Is economics a natural science?

Social Research, Summer, 2004 by Julie A. Nelson

Third, science-with-wonder adds particular insight to the issues of human relationships with the rest of the natural world. An Enlightenment approach, of course, would state this as "human relationships with the natural world" since humans in that view are portrayed as somehow apart and above our bodies--divinely or romantically blessed with a gift of reason and consciousness found, presumably, nowhere else in nature. Science-with-wonder does not deny the existence of our amazing capacity for consciousness, but grounds this as part of a continuum of processes of nature, rather than portraying it as a hard wall separating us from nature. There is an incredible hubris in science-without-wonder approaches that see human inventiveness and technological advance as the way to solve environmental problems. "It doesn't really matter how much we deplete the ozone or warm up the climate," such reasoning suggests, "because we have faith that in the future we will be able to think our way out of any problem we create now." There is also a rather scary variety of wonder-without-science that suggests that ecological collapse is part of an inescapable divine plan for end times salvation, and therefore also need not be prevented (C. Keller, 1996). To the extent we, first, separate mind from matter (or spirit from matter) and, second, then identify with mind (or spirit), the result is that matter appears to be not particularly relevant, or at least not particularly our responsibility. (2)

CONCLUSION

Heilbroner at one point has appealed to "our capacity to form a collective bond of identity with ... future generations" as a way to inspire us to avert environmental catastrophe (1974: 115). I would like to suggest that we need, as well, to further develop our capacity to identify ourselves as integrally a part of nature. We need to leave behind the notion of ourselves as minds (or spirits) somehow above and apart from nature, and see ecological concerns as very much our affair, and very much our own responsibility. To do this, the notion of science as the study of mechanism must be left behind. The study of social behavior, including economic behavior, must become "naturalized" (in the simultaneously "miraculous" sense).

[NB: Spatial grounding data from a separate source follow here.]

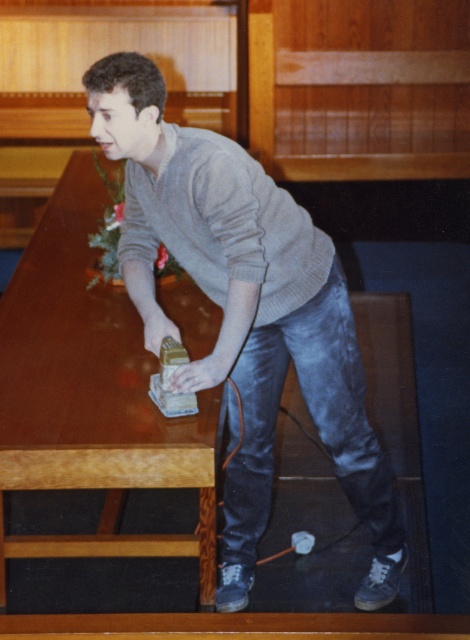
You are a person who wants to place a 20 inch wide box on the shiny brown wood table at center. Considering the gray wool sweater at center is in the way, can you fit the box on the table without moving the sweater?

The gray wool sweater at center is 22.05 inches away from the shiny brown wood table at center. Since the box is 20 inches wide and the distance between the sweater and the table is 22.05 inches, there is enough space to place the box on the shiny brown wood table at center without moving the sweater.

Consider the image. You are standing at the origin point in the workshop. There are two points marked in the scene. The first point is at coordinates point (236, 545) and the second is at point (192, 458). If you want to reach the point that is further away from you, which coordinate should you head towards?

Point (236, 545) is behind point (192, 458), so to reach the point further away from you, you should head towards point (236, 545).

You are organizing a space for a woodworking class and need to ensure there is enough room for participants. Given the gray wool sweater at center and the shiny brown wood table at center, which object takes up more space in the scene?

The shiny brown wood table at center takes up more space than the gray wool sweater at center.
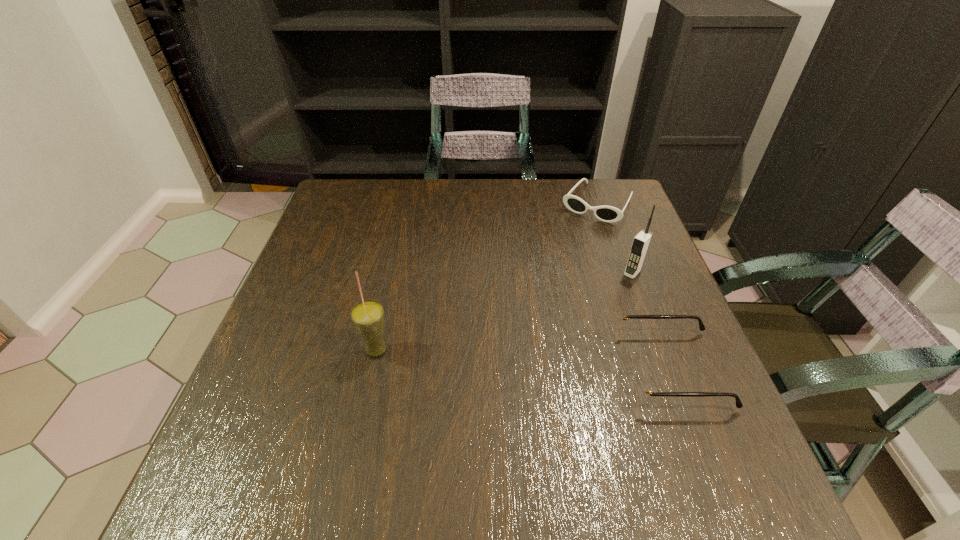
Find the location of a particular element. Image resolution: width=960 pixels, height=540 pixels. object that ranks as the closest to the sunglasses is located at coordinates click(x=641, y=242).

Economics is, in short, a natural science. A biologist in awe at the complexity of a coral reef is unlikely to carelessly toss his or her Styrofoam cup into the ocean. One can hope that economists who are able, though deep and careful observation and open minds, to develop a sense of awe at the complexity of the interplay of human social organization with the bodily basis of existence, will be similarly inspired to protect and preserve it.

NOTES

(1.) This sense of the world being composed of processes rather than substances was important, for example, in the American Pragmatist philosophy of William James and John Dewey in the early twentieth century. While most of their work was confined to applying this insight to the social sphere, the early-twentieth-century philosophy of Alfred North Whitehead and the contemporary physics of Ilya Prigogine and Isabel Stengers (1997) extend it to the physical dimension as well. For more on application of these insights to economics, see Nelson (2003a).